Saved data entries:
+++++
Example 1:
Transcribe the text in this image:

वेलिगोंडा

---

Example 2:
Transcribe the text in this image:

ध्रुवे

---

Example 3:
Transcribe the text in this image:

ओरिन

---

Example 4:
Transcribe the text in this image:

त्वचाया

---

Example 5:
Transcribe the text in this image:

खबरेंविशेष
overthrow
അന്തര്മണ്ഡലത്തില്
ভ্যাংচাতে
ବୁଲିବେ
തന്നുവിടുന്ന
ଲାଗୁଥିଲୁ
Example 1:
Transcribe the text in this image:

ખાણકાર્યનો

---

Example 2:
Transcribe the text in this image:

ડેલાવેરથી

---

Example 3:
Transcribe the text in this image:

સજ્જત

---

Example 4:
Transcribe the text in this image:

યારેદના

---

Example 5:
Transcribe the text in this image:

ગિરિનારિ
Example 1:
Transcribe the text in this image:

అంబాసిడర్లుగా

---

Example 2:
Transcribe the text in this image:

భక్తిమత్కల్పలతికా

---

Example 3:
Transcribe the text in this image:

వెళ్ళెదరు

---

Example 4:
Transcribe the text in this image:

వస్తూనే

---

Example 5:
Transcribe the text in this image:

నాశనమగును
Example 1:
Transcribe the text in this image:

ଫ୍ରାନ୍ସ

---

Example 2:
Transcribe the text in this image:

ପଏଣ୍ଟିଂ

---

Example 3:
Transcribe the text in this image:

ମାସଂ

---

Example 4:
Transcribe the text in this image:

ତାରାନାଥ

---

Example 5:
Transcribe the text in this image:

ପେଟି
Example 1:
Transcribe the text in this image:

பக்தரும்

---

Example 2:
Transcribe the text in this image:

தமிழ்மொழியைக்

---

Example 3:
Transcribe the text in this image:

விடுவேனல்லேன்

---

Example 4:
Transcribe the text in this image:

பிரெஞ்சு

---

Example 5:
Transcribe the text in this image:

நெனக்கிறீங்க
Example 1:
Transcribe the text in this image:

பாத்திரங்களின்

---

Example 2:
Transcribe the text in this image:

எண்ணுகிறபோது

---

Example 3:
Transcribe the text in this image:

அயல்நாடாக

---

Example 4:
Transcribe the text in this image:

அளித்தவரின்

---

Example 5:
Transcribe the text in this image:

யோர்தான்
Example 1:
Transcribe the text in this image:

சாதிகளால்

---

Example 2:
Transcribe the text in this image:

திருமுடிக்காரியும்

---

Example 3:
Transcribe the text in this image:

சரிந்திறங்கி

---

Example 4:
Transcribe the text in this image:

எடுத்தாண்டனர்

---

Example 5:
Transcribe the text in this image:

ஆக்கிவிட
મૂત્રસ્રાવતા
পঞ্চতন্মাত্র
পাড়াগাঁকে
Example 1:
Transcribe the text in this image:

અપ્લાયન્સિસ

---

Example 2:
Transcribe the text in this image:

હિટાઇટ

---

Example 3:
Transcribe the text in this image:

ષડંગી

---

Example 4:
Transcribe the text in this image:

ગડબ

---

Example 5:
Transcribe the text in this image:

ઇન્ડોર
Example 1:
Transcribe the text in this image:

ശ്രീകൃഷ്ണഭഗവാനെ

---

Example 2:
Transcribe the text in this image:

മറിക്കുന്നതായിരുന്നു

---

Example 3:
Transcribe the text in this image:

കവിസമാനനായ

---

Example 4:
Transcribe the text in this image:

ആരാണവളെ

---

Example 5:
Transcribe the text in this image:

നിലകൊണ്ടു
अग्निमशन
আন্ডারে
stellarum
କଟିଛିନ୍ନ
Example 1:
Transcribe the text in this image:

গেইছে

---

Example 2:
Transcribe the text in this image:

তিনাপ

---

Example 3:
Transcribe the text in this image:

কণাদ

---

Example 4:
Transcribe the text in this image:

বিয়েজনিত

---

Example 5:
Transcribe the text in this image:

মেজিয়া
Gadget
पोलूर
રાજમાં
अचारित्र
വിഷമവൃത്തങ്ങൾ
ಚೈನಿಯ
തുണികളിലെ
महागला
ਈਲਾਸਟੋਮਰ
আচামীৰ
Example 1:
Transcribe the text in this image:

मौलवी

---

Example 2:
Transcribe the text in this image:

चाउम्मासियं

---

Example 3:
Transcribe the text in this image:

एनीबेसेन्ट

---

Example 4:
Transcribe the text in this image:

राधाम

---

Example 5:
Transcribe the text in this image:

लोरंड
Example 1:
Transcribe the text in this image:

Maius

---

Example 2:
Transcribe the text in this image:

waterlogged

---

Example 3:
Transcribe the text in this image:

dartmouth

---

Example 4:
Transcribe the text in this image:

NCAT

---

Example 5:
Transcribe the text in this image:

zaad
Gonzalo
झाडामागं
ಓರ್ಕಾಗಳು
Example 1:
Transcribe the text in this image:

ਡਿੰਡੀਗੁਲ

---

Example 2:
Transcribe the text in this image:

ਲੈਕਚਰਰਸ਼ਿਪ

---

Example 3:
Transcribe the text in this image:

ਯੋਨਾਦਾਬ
+++++
EXERCISE:
For this exercise, restate each of the entries without any deviation.

OUTPUT OF THE TASK:
Example 1:
Transcribe the text in this image:

वेलिगोंडा

---

Example 2:
Transcribe the text in this image:

ध्रुवे

---

Example 3:
Transcribe the text in this image:

ओरिन

---

Example 4:
Transcribe the text in this image:

त्वचाया

---

Example 5:
Transcribe the text in this image:

खबरेंविशेष
overthrow
അന്തര്മണ്ഡലത്തില്
ভ্যাংচাতে
ବୁଲିବେ
തന്നുവിടുന്ന
ଲାଗୁଥିଲୁ
Example 1:
Transcribe the text in this image:

ખાણકાર્યનો

---

Example 2:
Transcribe the text in this image:

ડેલાવેરથી

---

Example 3:
Transcribe the text in this image:

સજ્જત

---

Example 4:
Transcribe the text in this image:

યારેદના

---

Example 5:
Transcribe the text in this image:

ગિરિનારિ
Example 1:
Transcribe the text in this image:

అంబాసిడర్లుగా

---

Example 2:
Transcribe the text in this image:

భక్తిమత్కల్పలతికా

---

Example 3:
Transcribe the text in this image:

వెళ్ళెదరు

---

Example 4:
Transcribe the text in this image:

వస్తూనే

---

Example 5:
Transcribe the text in this image:

నాశనమగును
Example 1:
Transcribe the text in this image:

ଫ୍ରାନ୍ସ

---

Example 2:
Transcribe the text in this image:

ପଏଣ୍ଟିଂ

---

Example 3:
Transcribe the text in this image:

ମାସଂ

---

Example 4:
Transcribe the text in this image:

ତାରାନାଥ

---

Example 5:
Transcribe the text in this image:

ପେଟି
Example 1:
Transcribe the text in this image:

பக்தரும்

---

Example 2:
Transcribe the text in this image:

தமிழ்மொழியைக்

---

Example 3:
Transcribe the text in this image:

விடுவேனல்லேன்

---

Example 4:
Transcribe the text in this image:

பிரெஞ்சு

---

Example 5:
Transcribe the text in this image:

நெனக்கிறீங்க
Example 1:
Transcribe the text in this image:

பாத்திரங்களின்

---

Example 2:
Transcribe the text in this image:

எண்ணுகிறபோது

---

Example 3:
Transcribe the text in this image:

அயல்நாடாக

---

Example 4:
Transcribe the text in this image:

அளித்தவரின்

---

Example 5:
Transcribe the text in this image:

யோர்தான்
Example 1:
Transcribe the text in this image:

சாதிகளால்

---

Example 2:
Transcribe the text in this image:

திருமுடிக்காரியும்

---

Example 3:
Transcribe the text in this image:

சரிந்திறங்கி

---

Example 4:
Transcribe the text in this image:

எடுத்தாண்டனர்

---

Example 5:
Transcribe the text in this image:

ஆக்கிவிட
મૂત્રસ્રાવતા
পঞ্চতন্মাত্র
পাড়াগাঁকে
Example 1:
Transcribe the text in this image:

અપ્લાયન્સિસ

---

Example 2:
Transcribe the text in this image:

હિટાઇટ

---

Example 3:
Transcribe the text in this image:

ષડંગી

---

Example 4:
Transcribe the text in this image:

ગડબ

---

Example 5:
Transcribe the text in this image:

ઇન્ડોર
Example 1:
Transcribe the text in this image:

ശ്രീകൃഷ്ണഭഗവാനെ

---

Example 2:
Transcribe the text in this image:

മറിക്കുന്നതായിരുന്നു

---

Example 3:
Transcribe the text in this image:

കവിസമാനനായ

---

Example 4:
Transcribe the text in this image:

ആരാണവളെ

---

Example 5:
Transcribe the text in this image:

നിലകൊണ്ടു
अग्निमशन
আন্ডারে
stellarum
କଟିଛିନ୍ନ
Example 1:
Transcribe the text in this image:

গেইছে

---

Example 2:
Transcribe the text in this image:

তিনাপ

---

Example 3:
Transcribe the text in this image:

কণাদ

---

Example 4:
Transcribe the text in this image:

বিয়েজনিত

---

Example 5:
Transcribe the text in this image:

মেজিয়া
Gadget
पोलूर
રાજમાં
अचारित्र
വിഷമവൃത്തങ്ങൾ
ಚೈನಿಯ
തുണികളിലെ
महागला
ਈਲਾਸਟੋਮਰ
আচামীৰ
Example 1:
Transcribe the text in this image:

मौलवी

---

Example 2:
Transcribe the text in this image:

चाउम्मासियं

---

Example 3:
Transcribe the text in this image:

एनीबेसेन्ट

---

Example 4:
Transcribe the text in this image:

राधाम

---

Example 5:
Transcribe the text in this image:

लोरंड
Example 1:
Transcribe the text in this image:

Maius

---

Example 2:
Transcribe the text in this image:

waterlogged

---

Example 3:
Transcribe the text in this image:

dartmouth

---

Example 4:
Transcribe the text in this image:

NCAT

---

Example 5:
Transcribe the text in this image:

zaad
Gonzalo
झाडामागं
ಓರ್ಕಾಗಳು
Example 1:
Transcribe the text in this image:

ਡਿੰਡੀਗੁਲ

---

Example 2:
Transcribe the text in this image:

ਲੈਕਚਰਰਸ਼ਿਪ

---

Example 3:
Transcribe the text in this image:

ਯੋਨਾਦਾਬ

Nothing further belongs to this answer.